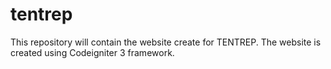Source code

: # tentrep
This repository will contain the website create for TENTREP. The website is created using Codeigniter 3 framework.
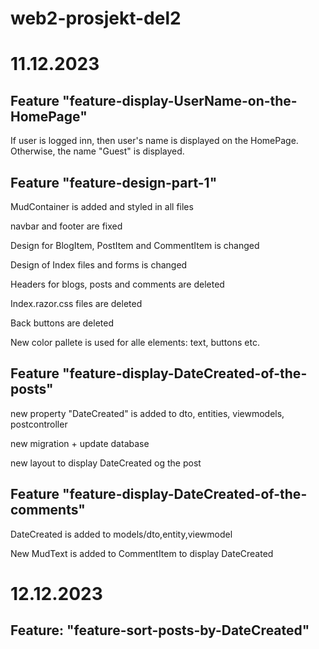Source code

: # web2-prosjekt-del2

# 11.12.2023
## Feature "feature-display-UserName-on-the-HomePage"
If user is logged inn, then user's name is displayed on the HomePage.  
Otherwise, the name "Guest" is displayed.

## Feature "feature-design-part-1"
MudContainer is added and styled in all files

navbar and footer are fixed

Design for BlogItem, PostItem and CommentItem is changed

Design of Index files and forms is changed

Headers for blogs, posts and comments are deleted

Index.razor.css files are deleted

Back buttons are deleted

New color pallete is used for alle elements: text, buttons etc.

## Feature "feature-display-DateCreated-of-the-posts"
new property "DateCreated" is added to dto, entities, viewmodels, postcontroller

new migration + update database

new layout to display DateCreated og the post

## Feature "feature-display-DateCreated-of-the-comments"

DateCreated is added to models/dto,entity,viewmodel

New MudText is added to CommentItem to display DateCreated

# 12.12.2023

## Feature: "feature-sort-posts-by-DateCreated"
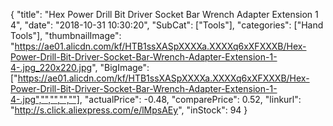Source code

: {
	"title": "Hex Power Drill Bit Driver Socket Bar Wrench Adapter Extension 1 4",
	"date": "2018-10-31 10:30:20",
	"SubCat": ["Tools"],
	"categories": ["Hand Tools"],
	"thumbnailImage": "https://ae01.alicdn.com/kf/HTB1ssXASpXXXXa.XXXXq6xXFXXXB/Hex-Power-Drill-Bit-Driver-Socket-Bar-Wrench-Adapter-Extension-1-4-.jpg_220x220.jpg",
	"BigImage": ["https://ae01.alicdn.com/kf/HTB1ssXASpXXXXa.XXXXq6xXFXXXB/Hex-Power-Drill-Bit-Driver-Socket-Bar-Wrench-Adapter-Extension-1-4-.jpg","","","",""],
	"actualPrice": -0.48,
	"comparePrice": 0.52,
	"linkurl": "http://s.click.aliexpress.com/e/lMpsAEy",
	"inStock": 94
}
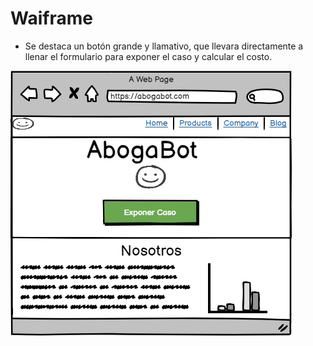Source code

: # Waiframe

- Se destaca un botón grande y llamativo, que llevara directamente a llenar el formulario para exponer el caso y calcular el costo.

[![Waiframe primero](assets/waiframe.png)](assets/waiframe.png)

------------------------------------------------

**PROBLEM TO WORK ON:**
Find each line in the entries above that contains the string "Feature" and copy it out in full. Only matches with the same capitalization count.

**RESPONSE:**
## Feature "feature-display-UserName-on-the-HomePage"
## Feature "feature-design-part-1"
## Feature "feature-display-DateCreated-of-the-posts"
## Feature "feature-display-DateCreated-of-the-comments"
## Feature: "feature-sort-posts-by-DateCreated"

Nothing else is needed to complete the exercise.